The reading extract from Douglas, J. Yellowlees’ The End of Books — Or Books Without End? has geared and prompted responses, I assume, from many students on their own conception of the book, its significance, its future, and the spectre of technology over it’s prospective redundancy.
Yellowlees’ exposition on interactive narratives is one I found quite captivating and a discourse I hadn’t before come across. While intrigued, I found that in it’s reading the article made me more aware of what I love about the traditional book, and where the interactive narrative falls manifestly short in these qualities.
Yellowlees writes:
“Because readers of interactive narratives can enjoy this newfound liberty to make choices and decide what deserves to become an “end- ing” to the stories they read, they also discover something that approximates Archimedes’ fulcrum and level place to stand: a relative freedom that enables them to determine the satisfactions that closure is made of. Before this, closure was something we could describe and codify, but it was not something that we could examine outside of its role as a given.”

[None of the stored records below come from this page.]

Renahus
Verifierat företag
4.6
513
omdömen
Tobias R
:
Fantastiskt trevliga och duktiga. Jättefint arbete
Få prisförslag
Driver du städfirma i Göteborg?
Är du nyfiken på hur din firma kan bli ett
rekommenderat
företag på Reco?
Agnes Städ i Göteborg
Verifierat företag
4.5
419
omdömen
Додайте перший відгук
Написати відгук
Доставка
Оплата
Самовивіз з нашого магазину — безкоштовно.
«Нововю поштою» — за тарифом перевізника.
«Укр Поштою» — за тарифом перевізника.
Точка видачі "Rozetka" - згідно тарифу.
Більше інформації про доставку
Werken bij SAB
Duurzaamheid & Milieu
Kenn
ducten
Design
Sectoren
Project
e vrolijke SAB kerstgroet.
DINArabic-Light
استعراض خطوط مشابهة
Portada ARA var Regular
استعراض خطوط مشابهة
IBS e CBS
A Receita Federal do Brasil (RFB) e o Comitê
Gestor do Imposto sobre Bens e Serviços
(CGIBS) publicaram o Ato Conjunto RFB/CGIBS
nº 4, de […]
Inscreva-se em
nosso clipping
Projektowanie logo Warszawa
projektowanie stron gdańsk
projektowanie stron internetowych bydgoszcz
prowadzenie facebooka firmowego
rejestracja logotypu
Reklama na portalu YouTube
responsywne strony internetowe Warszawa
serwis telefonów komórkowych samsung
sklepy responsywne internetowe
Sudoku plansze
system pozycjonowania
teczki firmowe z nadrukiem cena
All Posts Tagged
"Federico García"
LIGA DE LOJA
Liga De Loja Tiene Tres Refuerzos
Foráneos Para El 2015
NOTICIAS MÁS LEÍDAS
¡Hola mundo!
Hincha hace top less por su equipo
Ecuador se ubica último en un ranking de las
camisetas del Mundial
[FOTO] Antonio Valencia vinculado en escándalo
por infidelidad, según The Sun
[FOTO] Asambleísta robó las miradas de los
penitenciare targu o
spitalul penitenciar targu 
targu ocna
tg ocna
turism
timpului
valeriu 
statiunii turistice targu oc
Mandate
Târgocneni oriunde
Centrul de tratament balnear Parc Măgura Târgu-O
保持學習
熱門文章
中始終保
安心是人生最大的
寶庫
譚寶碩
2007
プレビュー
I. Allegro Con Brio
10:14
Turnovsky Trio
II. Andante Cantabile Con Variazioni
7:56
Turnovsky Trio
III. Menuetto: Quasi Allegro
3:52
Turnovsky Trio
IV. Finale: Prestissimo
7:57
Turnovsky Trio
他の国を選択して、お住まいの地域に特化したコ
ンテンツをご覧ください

A critical piece of this interactive narrative epistemology is the notion of “satisfaction” determination and the operation of closure. What is closure in literature? I don’t know – but I would postulate that it is nothing, if not an acute and poignant mechanism an author possesses to mediate, convey meaning, incite a desired response or provoke thought.
The unique futility of the reading experience for me is the seductive and irresistible quality to the traditional narrative. The solidarity experienced when reading a narrative that is utterly intelligible, comprehensible and engrossing is only heightened by a lack of control, and a surrender of agency to a fictional world.
In this sense, being carried through fiction blindfolded with no agency and zero control over the plot and it’s contingencies is a sensational thing. Our will is tested in a way that it is not in our own lives. But we have the agency to put it down, but if it is good enough, isn’t it fantastic that we do not?
Seemingly, it is this voidance of agency and consumption in author determination and decision-making that makes the traditional narrative, from a personal perspective, a worthwhile thing to do. The futility and vulnerability of the reader are the prime catalysts in the experience of any meaningful reaction, emotion, indignity, pathos, salvation or any varying degree of closure that any individual may or may not feel. And it is this arrangement that allows the traditional narrative to edify our lives and our perspectives of the world in a totally different way to how the interactive narrative would.